Problem =
Find how many lines in this data contain the string "Questions". Respond with only that number.

(Records from a dataset)
+-------+

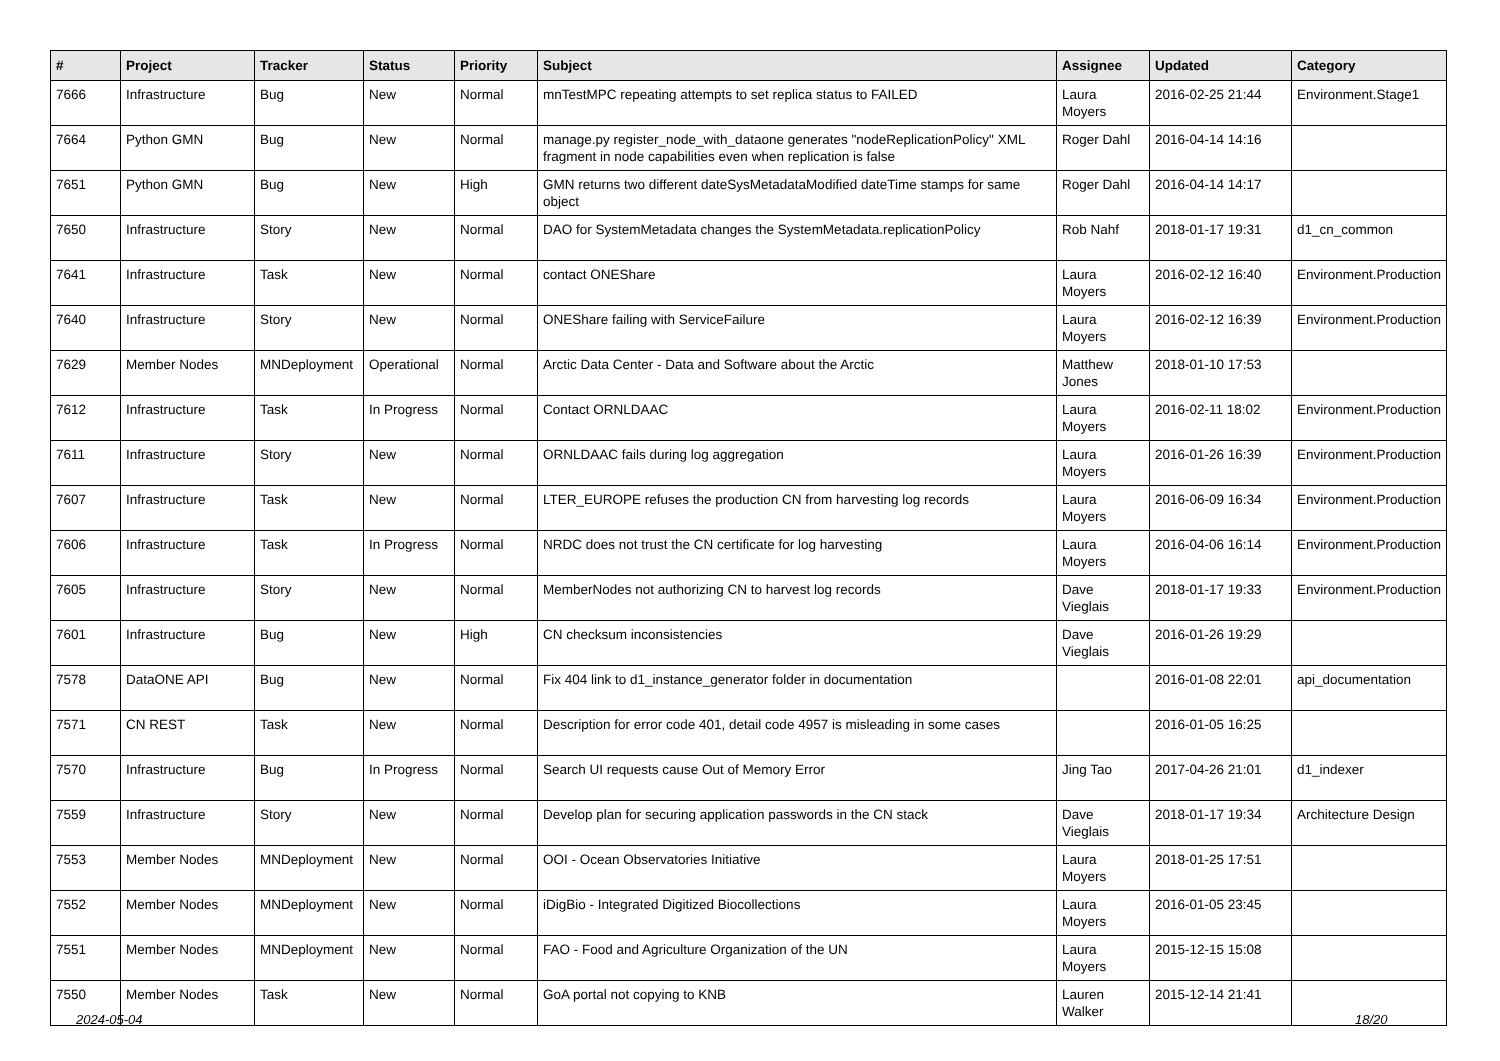| # | Project | Tracker | Status | Priority | Subject | Assignee | Updated | Category |
| --- | --- | --- | --- | --- | --- | --- | --- | --- |
| 7666 | Infrastructure | Bug | New | Normal | mnTestMPC repeating attempts to set replica status to FAILED | Laura Moyers | 2016-02-25 21:44 | Environment.Stage1 |
| 7664 | Python GMN | Bug | New | Normal | manage.py register_node_with_dataone generates "nodeReplicationPolicy" XML fragment in node capabilities even when replication is false | Roger Dahl | 2016-04-14 14:16 | |
| 7651 | Python GMN | Bug | New | High | GMN returns two different dateSysMetadataModified dateTime stamps for same object | Roger Dahl | 2016-04-14 14:17 | |
| 7650 | Infrastructure | Story | New | Normal | DAO for SystemMetadata changes the SystemMetadata.replicationPolicy | Rob Nahf | 2018-01-17 19:31 | d1_cn_common |
| 7641 | Infrastructure | Task | New | Normal | contact ONEShare | Laura Moyers | 2016-02-12 16:40 | Environment.Production |
| 7640 | Infrastructure | Story | New | Normal | ONEShare failing with ServiceFailure | Laura Moyers | 2016-02-12 16:39 | Environment.Production |
| 7629 | Member Nodes | MNDeployment | Operational | Normal | Arctic Data Center - Data and Software about the Arctic | Matthew Jones | 2018-01-10 17:53 | |
| 7612 | Infrastructure | Task | In Progress | Normal | Contact ORNLDAAC | Laura Moyers | 2016-02-11 18:02 | Environment.Production |
| 7611 | Infrastructure | Story | New | Normal | ORNLDAAC fails during log aggregation | Laura Moyers | 2016-01-26 16:39 | Environment.Production |
| 7607 | Infrastructure | Task | New | Normal | LTER_EUROPE refuses the production CN from harvesting log records | Laura Moyers | 2016-06-09 16:34 | Environment.Production |
| 7606 | Infrastructure | Task | In Progress | Normal | NRDC does not trust the CN certificate for log harvesting | Laura Moyers | 2016-04-06 16:14 | Environment.Production |
| 7605 | Infrastructure | Story | New | Normal | MemberNodes not authorizing CN to harvest log records | Dave Vieglais | 2018-01-17 19:33 | Environment.Production |
| 7601 | Infrastructure | Bug | New | High | CN checksum inconsistencies | Dave Vieglais | 2016-01-26 19:29 | |
| 7578 | DataONE API | Bug | New | Normal | Fix 404 link to d1_instance_generator folder in documentation | | 2016-01-08 22:01 | api_documentation |
| 7571 | CN REST | Task | New | Normal | Description for error code 401, detail code 4957 is misleading in some cases | | 2016-01-05 16:25 | |
| 7570 | Infrastructure | Bug | In Progress | Normal | Search UI requests cause Out of Memory Error | Jing Tao | 2017-04-26 21:01 | d1_indexer |
| 7559 | Infrastructure | Story | New | Normal | Develop plan for securing application passwords in the CN stack | Dave Vieglais | 2018-01-17 19:34 | Architecture Design |
| 7553 | Member Nodes | MNDeployment | New | Normal | OOI - Ocean Observatories Initiative | Laura Moyers | 2018-01-25 17:51 | |
| 7552 | Member Nodes | MNDeployment | New | Normal | iDigBio - Integrated Digitized Biocollections | Laura Moyers | 2016-01-05 23:45 | |
| 7551 | Member Nodes | MNDeployment | New | Normal | FAO - Food and Agriculture Organization of the UN | Laura Moyers | 2015-12-15 15:08 | |
| 7550 | Member Nodes | Task | New | Normal | GoA portal not copying to KNB | Lauren Walker | 2015-12-14 21:41 | |
2024-05-04 18/20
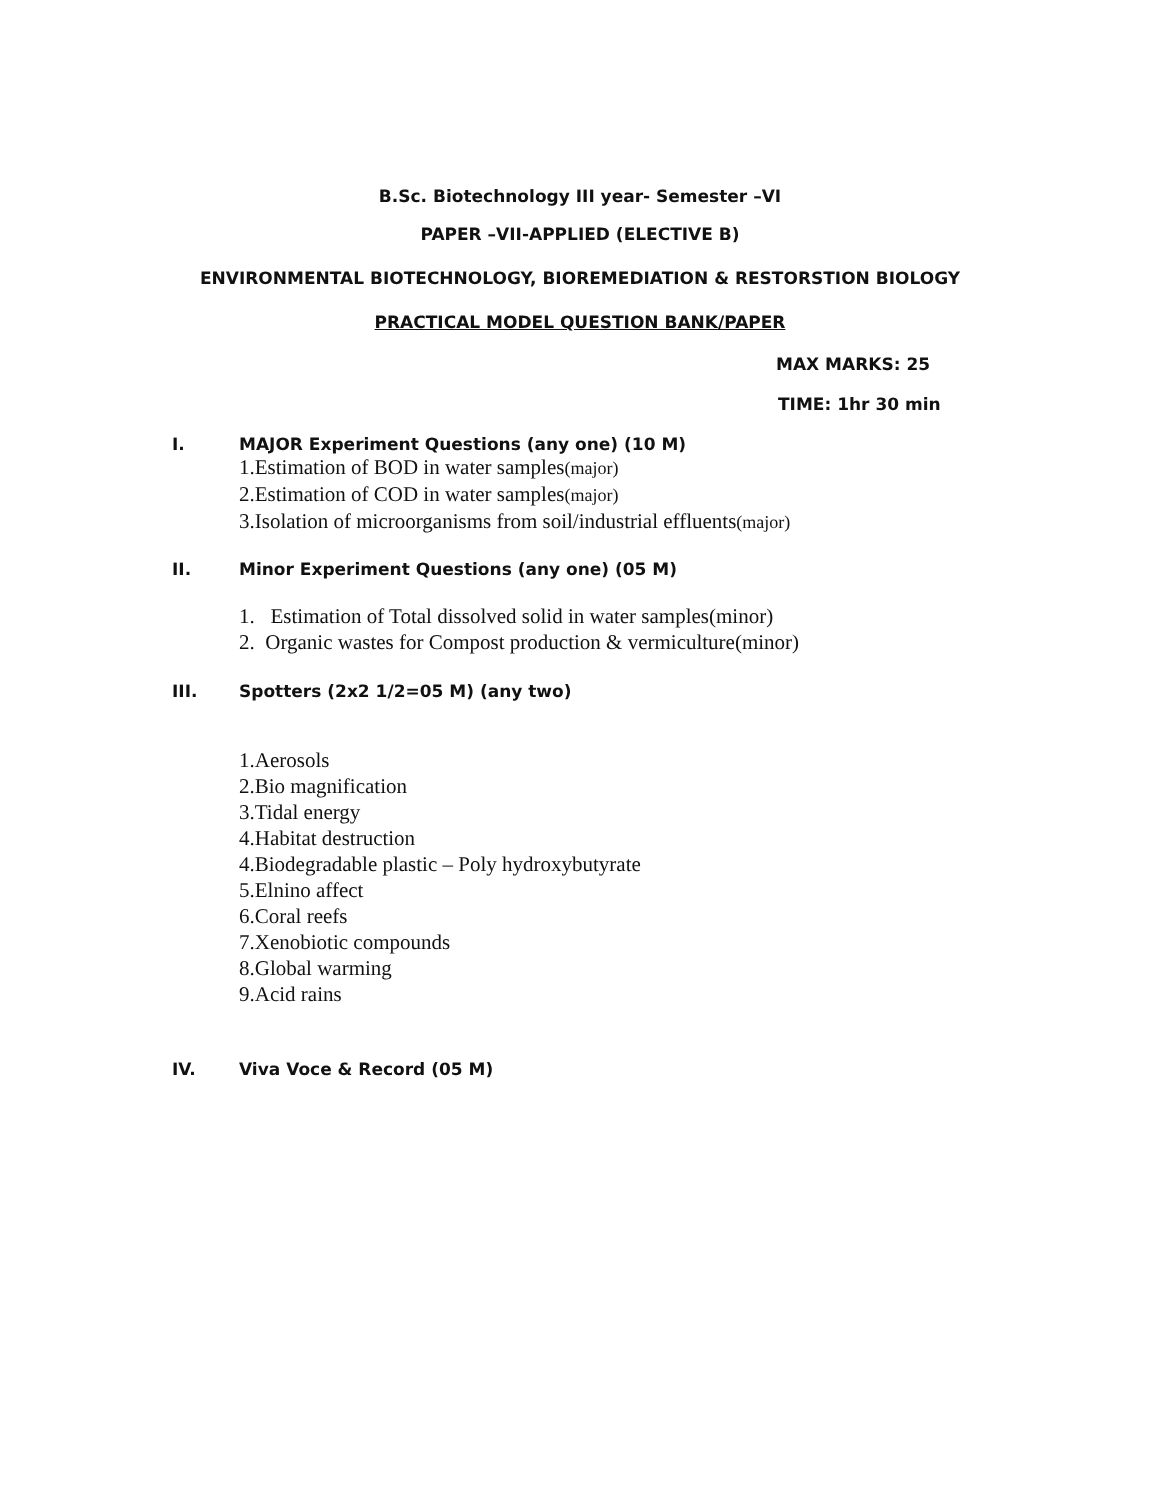B.Sc. Biotechnology III year- Semester –VI
PAPER –VII-APPLIED (ELECTIVE B)
ENVIRONMENTAL BIOTECHNOLOGY, BIOREMEDIATION & RESTORSTION BIOLOGY
PRACTICAL MODEL QUESTION BANK/PAPER
MAX MARKS: 25
TIME: 1hr 30 min
I. MAJOR Experiment Questions (any one) (10 M)
1.Estimation of BOD in water samples(major)
2.Estimation of COD in water samples(major)
3.Isolation of microorganisms from soil/industrial effluents(major)
II. Minor Experiment Questions (any one) (05 M)
1. Estimation of Total dissolved solid in water samples(minor)
2. Organic wastes for Compost production & vermiculture(minor)
III. Spotters (2x2 1/2=05 M) (any two)
1.Aerosols
2.Bio magnification
3.Tidal energy
4.Habitat destruction
4.Biodegradable plastic – Poly hydroxybutyrate
5.Elnino affect
6.Coral reefs
7.Xenobiotic compounds
8.Global warming
9.Acid rains
IV. Viva Voce & Record (05 M)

+-------+

Answer below =
2